Visitation of the Sick in the Book of Common Prayer
The Visitation of the Sick is a pastoral office in the Book of Common Prayer for the ministry of prayer, exhortation, confession, absolution, and blessing with persons who are ill. In Anglican tradition it stands beside the public offices of the Church as a form of household and bedside ministry, applying the language of common prayer to circumstances of bodily weakness, penitence, and preparation for death. The rite is not simply a private devotion, but an ordered exercise of pastoral care by a minister of the Church, closely related to Anglican teaching on repentance, faith, and the comfort of the gospel.
Place in the Prayer Book
The office appears in the pastoral section of the classical Prayer Book, near the services connected with burial and thanksgiving after childbirth. Its position reflects the older assumption that the parish priest was responsible not only for public worship on Sundays and holy days, but also for the spiritual care of parishioners in their homes. The service gives a set form for visitation while allowing pastoral judgment in its use.
In the 1662 Book of Common Prayer, the minister begins with a salutation and prayers, including petitions for mercy, patience, and restoration according to God's will. The office includes psalmody, collects, and a substantial exhortation that interprets sickness as an occasion for self-examination and trust in divine mercy. The minister is directed to move from general prayer to personal counsel, asking whether the sick person repents of sins, is in charity with others, and desires the prayers of the Church.[1]
Confession, Absolution, and Communion
A distinctive feature of the rite is its provision for private confession. If the sick person feels conscience troubled by any weighty matter, the minister is directed to move the person to make a special confession. After confession, the priest pronounces absolution using a form that explicitly declares forgiveness in the name of Christ. This has often been cited in discussions of Anglican doctrine because it shows that the Prayer Book retained a pastoral use of private confession without making it the ordinary condition of forgiveness for all Christians.
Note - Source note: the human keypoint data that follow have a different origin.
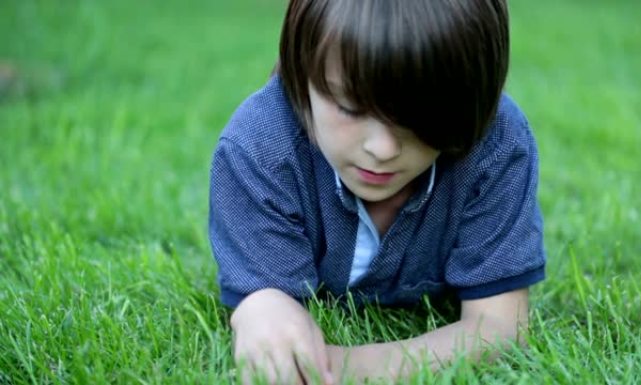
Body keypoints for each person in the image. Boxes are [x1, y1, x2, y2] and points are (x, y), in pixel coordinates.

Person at [209, 0, 546, 383]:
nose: (382, 150)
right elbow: (265, 304)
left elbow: (499, 328)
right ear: (301, 73)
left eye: (419, 118)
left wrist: (344, 367)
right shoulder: (259, 148)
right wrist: (263, 308)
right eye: (350, 108)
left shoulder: (497, 146)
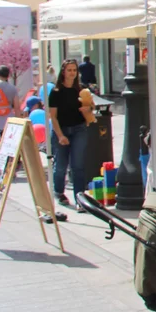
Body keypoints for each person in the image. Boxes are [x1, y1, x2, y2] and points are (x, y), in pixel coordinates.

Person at [48, 60, 92, 208]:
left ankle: (80, 199)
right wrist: (60, 135)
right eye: (69, 70)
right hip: (62, 129)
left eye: (74, 70)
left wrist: (88, 110)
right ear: (63, 72)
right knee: (60, 165)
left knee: (77, 165)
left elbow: (90, 108)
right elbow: (52, 116)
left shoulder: (81, 90)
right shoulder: (55, 92)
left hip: (79, 128)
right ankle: (59, 192)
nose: (72, 73)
The office is also connected with the communion of the sick. The Prayer Book provides a separate order for administering Holy Communion to a sick person when illness prevents attendance at the parish celebration. Together, the two rites show the Anglican concern to unite pastoral visitation, penitence, and sacramental participation. The sick person is not treated as detached from the congregation, but as a member of Christ's body who remains within the prayer and sacramental life of the Church.
Theology and Pastoral Use
The theology of the Visitation of the Sick is marked by sobriety and consolation. The rite does not present illness as automatically punitive, nor does it promise physical healing in every case. Instead, it prays for deliverance, patience, amendment of life, and final perseverance. This balance reflects a wider pattern in Anglicanism, where the language of providence, repentance, and comfort is held together within ordered liturgy.
The exhortation in the classical office can sound severe to modern ears, especially in its call to examine sickness as a summons to repentance. Its pastoral logic, however, is connected to the Prayer Book's understanding of death, judgment, and Christian hope. The minister is to help the sick person seek reconciliation with God and neighbor, make restitution where possible, and receive consolation from the promises of the gospel. Later Anglican revisions have often shortened or softened the exhortatory material, while retaining the basic elements of prayer, confession, absolution, anointing in some provinces, and communion.
The office also illustrates the Prayer Book ideal that liturgy forms pastoral speech. The minister is not left only to spontaneous words at a moment of distress, but is given a script shaped by Scripture and the Church's doctrine. For this reason, the Visitation of the Sick remains important for understanding Anglican pastoral theology, even where contemporary pastoral offices have replaced the exact 1662 form.
References
- ↑ The Book of Common Prayer (1662), "The Order for the Visitation of the Sick."